If you do not want to o/c then get the 266. It builds the faster system.
Yo

Hoot
05-23-01, 08:42 PM
Yo and others, I believe the default speed is not in the microcode, but rather it is set by the coding of the surface bridges, either L3, L4 and L6 or some combination of them. By having all the bridges closed on L1, you can overide the other bridges. I personally believe that for a given certified speed, IE 1.0, 1.2, 1.3/1.33, with the same stepping code, the cores are the same. Just the surface bridges are different.

Hoot

bdf24
05-23-01, 09:07 PM
Thanks for the info guys!

Jsmooth
05-23-01, 10:48 PM
OK here is the big difference a 1.2 ghz Athlon with a 266 mhz FSB is more optimized to run in either a system with PC 133 SDRAM or PC 2100 DDR SDRAM. If you run PC 133 SDRAM on a MOBO with a 100 mhz FSB or with a 200 mhz FSB cpu you are bottlnecking the potential of the memory, hence you are not getting the full potential out of your system. The best combo right now is a Athlon C (266 FSB) with PC 2100 DDR SDRAM, but if you already have good PC 133 a more cost effective solution would just be a KT133A chipset MOBO, otherwise you are looking at upgrading the RAM, MOBO, and CPU instead of just the MOBO and CPU. One other thing to consider is that AMD has just announced the Athlon4 chip and although it is only available for mobile computing right now it is going to debut probably in the 3rd quarter of this year at a speed of 1.5 ghz in a desktop platform. Along with this chip AMD plans on releasing the 760MP chipset (thats right the MP stands for multi processor) which also uses the new Athlon4 (this will be the first official SMP capable chip from AMD) and DDR SDRAM. So with all this upcoming technology you have to ask yourself if what you are running right now is fast enough for a few months or if the upgrade is really worth it right now. Personally I'm gonna hold out for a Dual Athlon 1.5 beast!!!

Asus A7A133
Athlon C 266fsb 1.2 ghz @ 1.4 stable 140 x 10 (until I get better cooling!)
30 GB W.D. ATA 100 7200 RPM HDD
Hercules 3D Prophet 2 Ultra 64 MB DDR
Sound Blaster Live! Platinum 5.1
256 MB Crucial PC 133 SDRAM 2-2-2 turbo settings

bdf24
05-24-01, 05:22 AM
Well I here you there as far as is it worth upgrading now when the new and better hardware is right around the corner. But if you think about it thats the way it always is with computers.

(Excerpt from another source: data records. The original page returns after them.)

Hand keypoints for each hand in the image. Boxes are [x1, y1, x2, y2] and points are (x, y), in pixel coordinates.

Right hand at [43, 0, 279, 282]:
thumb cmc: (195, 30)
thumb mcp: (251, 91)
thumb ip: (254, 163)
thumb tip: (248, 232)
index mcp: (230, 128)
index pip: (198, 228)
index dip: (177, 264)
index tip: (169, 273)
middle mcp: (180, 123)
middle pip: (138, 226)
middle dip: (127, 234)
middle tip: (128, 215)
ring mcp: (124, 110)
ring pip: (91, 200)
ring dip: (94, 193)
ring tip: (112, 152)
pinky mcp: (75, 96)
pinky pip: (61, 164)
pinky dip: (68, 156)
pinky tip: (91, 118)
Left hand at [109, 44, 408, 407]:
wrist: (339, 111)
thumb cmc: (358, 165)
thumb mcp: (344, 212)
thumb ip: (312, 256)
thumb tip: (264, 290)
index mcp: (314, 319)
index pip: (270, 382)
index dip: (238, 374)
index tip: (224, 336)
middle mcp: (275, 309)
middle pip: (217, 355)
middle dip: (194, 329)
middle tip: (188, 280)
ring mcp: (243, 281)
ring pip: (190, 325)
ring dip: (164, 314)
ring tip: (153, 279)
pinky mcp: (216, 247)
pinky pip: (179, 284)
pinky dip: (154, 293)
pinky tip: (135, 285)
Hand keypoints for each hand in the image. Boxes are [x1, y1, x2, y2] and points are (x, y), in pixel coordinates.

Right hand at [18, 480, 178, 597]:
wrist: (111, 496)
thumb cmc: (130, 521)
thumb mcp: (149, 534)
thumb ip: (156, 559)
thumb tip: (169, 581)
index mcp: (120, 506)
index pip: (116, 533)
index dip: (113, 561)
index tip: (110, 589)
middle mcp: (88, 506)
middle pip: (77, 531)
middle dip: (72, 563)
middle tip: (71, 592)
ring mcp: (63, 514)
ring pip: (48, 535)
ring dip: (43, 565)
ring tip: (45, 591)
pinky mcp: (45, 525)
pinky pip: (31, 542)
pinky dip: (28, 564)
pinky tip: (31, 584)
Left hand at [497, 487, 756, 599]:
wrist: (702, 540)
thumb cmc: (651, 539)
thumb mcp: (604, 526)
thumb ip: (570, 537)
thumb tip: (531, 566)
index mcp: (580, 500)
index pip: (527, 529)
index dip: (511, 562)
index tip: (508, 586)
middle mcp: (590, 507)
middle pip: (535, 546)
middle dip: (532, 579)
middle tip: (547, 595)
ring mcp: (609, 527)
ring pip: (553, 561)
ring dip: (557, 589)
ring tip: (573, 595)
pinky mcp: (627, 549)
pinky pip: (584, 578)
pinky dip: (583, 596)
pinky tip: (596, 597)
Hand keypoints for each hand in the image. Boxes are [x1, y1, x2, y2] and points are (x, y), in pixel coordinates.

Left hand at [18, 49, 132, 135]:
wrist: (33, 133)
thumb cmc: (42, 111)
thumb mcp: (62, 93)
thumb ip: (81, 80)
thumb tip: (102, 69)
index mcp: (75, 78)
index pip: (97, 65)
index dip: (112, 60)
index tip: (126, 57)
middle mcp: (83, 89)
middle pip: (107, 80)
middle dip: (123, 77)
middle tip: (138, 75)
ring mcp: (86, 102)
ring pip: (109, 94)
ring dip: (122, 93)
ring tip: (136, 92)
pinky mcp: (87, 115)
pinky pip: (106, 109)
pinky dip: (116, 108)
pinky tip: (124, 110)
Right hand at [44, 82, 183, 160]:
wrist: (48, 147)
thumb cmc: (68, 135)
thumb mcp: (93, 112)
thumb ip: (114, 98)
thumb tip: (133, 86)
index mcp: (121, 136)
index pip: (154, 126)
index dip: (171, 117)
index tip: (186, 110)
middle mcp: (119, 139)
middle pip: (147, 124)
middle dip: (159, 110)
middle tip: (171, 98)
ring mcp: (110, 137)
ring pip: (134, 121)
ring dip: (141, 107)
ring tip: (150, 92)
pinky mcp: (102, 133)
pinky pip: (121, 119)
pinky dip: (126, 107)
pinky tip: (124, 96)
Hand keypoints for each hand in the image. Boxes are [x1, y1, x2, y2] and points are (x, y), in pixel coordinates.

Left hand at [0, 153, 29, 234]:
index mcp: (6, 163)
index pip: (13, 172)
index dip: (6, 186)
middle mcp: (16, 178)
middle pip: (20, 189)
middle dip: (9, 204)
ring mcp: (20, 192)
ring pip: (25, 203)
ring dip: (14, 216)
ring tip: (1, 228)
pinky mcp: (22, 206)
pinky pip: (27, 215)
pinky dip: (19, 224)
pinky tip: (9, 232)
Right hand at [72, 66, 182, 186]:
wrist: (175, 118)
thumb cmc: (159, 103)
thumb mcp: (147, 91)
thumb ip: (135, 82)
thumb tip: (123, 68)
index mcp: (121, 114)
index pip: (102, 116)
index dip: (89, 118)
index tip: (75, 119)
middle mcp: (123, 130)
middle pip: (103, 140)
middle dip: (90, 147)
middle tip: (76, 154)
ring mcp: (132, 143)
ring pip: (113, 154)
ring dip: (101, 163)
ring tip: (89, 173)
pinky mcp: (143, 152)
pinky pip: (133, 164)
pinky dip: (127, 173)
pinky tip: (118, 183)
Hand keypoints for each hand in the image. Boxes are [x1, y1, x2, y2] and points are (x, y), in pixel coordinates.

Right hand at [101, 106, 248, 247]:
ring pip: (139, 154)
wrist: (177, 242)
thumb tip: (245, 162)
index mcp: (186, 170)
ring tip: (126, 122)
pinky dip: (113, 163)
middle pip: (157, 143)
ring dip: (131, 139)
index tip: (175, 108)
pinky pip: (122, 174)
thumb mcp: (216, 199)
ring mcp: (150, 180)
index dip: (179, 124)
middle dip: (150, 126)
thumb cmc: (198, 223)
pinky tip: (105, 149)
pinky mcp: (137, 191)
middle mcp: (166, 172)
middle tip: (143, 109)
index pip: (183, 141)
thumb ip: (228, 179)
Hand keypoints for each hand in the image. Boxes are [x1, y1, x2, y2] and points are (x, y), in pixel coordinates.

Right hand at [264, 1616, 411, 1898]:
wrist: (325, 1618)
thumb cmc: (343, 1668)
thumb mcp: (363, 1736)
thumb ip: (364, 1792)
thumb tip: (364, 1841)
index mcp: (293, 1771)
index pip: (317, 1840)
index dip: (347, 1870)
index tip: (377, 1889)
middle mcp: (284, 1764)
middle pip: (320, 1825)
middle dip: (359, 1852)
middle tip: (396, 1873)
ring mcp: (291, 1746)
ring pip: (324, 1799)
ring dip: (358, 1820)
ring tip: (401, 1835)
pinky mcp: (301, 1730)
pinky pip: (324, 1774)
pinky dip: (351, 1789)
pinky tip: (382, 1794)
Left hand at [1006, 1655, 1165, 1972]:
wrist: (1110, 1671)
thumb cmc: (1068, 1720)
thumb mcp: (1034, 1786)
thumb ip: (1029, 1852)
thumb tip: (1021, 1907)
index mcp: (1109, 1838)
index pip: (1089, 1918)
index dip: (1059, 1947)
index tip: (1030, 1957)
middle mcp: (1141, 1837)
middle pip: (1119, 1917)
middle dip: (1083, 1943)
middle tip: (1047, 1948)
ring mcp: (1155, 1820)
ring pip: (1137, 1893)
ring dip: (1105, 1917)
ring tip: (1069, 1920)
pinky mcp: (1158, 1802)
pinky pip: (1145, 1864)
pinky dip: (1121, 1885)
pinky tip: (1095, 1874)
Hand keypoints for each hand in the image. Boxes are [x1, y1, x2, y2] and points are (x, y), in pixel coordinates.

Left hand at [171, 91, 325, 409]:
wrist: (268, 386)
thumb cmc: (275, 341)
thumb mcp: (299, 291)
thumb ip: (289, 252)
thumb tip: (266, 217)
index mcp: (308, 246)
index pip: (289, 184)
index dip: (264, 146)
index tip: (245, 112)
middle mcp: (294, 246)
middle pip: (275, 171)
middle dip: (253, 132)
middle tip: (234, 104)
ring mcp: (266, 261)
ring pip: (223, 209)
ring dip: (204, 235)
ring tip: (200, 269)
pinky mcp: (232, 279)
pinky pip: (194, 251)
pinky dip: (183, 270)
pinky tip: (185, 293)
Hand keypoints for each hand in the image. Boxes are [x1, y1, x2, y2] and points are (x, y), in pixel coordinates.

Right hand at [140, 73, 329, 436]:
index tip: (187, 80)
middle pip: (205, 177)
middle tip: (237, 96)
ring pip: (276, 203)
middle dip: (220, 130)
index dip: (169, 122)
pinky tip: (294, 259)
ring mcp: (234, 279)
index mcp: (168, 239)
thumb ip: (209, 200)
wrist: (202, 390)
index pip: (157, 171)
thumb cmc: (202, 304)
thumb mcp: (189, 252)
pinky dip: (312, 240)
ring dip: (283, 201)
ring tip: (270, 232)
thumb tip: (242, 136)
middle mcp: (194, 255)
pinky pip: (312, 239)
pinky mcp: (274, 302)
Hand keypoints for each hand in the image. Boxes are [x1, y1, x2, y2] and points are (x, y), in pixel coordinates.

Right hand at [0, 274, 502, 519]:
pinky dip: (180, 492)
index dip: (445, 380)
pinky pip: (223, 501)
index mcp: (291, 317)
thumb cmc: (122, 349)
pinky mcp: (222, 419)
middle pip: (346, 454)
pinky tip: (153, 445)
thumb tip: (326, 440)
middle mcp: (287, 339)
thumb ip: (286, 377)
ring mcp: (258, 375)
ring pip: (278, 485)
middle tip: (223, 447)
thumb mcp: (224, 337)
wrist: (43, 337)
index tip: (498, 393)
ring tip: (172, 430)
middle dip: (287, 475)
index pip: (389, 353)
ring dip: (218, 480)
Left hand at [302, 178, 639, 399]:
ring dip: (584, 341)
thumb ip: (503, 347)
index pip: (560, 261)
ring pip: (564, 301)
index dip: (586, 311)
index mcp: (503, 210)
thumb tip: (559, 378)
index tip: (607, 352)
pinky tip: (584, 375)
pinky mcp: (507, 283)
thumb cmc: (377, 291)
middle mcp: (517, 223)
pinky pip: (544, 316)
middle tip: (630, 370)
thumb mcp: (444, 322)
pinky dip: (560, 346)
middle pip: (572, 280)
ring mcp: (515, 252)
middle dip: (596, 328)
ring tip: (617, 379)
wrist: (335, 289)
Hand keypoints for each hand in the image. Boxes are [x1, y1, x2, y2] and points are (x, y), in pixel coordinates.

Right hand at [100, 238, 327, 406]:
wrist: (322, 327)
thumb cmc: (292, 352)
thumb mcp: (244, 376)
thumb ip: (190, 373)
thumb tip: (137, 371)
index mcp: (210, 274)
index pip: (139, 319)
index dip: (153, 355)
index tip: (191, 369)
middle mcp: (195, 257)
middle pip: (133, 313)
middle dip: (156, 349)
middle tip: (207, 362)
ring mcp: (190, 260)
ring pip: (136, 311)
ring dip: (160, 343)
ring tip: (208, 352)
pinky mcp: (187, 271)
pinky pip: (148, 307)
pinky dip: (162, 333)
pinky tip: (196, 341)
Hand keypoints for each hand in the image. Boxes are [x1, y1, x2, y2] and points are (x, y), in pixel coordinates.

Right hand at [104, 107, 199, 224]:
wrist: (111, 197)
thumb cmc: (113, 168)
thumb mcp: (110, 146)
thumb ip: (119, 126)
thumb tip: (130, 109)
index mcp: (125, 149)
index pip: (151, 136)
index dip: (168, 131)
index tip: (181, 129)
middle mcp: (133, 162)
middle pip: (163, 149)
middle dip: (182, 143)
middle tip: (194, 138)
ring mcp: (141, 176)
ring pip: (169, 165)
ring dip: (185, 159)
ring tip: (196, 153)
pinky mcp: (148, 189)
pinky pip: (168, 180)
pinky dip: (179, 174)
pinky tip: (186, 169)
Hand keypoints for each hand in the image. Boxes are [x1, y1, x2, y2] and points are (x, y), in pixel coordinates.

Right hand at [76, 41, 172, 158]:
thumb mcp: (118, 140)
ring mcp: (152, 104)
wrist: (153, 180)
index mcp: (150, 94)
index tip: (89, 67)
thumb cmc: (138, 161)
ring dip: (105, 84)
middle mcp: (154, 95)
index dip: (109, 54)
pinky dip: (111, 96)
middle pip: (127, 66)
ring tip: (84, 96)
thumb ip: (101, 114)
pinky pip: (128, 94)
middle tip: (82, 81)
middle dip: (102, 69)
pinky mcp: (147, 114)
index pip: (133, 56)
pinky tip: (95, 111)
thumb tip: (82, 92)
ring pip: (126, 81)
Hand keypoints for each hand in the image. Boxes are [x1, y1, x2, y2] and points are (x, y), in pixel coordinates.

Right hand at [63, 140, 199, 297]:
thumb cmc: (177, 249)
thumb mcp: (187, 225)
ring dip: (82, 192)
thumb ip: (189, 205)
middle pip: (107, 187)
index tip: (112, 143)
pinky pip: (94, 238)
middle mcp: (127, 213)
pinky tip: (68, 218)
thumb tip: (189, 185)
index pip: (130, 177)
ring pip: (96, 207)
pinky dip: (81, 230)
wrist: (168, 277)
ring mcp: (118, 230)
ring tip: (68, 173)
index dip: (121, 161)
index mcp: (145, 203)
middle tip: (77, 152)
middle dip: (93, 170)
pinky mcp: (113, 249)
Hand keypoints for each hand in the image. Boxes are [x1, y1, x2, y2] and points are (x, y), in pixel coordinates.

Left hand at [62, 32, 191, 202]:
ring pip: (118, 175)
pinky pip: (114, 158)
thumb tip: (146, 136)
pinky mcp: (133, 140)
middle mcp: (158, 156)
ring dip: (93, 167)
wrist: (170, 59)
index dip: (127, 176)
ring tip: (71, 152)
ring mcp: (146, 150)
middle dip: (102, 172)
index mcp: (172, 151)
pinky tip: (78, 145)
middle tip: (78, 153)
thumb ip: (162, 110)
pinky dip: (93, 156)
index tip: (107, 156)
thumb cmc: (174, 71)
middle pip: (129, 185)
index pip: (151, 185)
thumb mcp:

Call me cheap but I never buy a new cpu or chipset right when it comes out. I'd have to be rich! I always hold off for a while and then buy it when the next new thing comes out. Which is usually around a year of so.

I have had this PIII 800 for almost a year and the motherboard over a year. I figure if I get the T-Bird 1200, with a KT7A. Which I'll be running with my Micron PC 133 cas 2 ram, That should hold me for another year or so. Considering a lot of people are getting around 1500mhz out of that chip.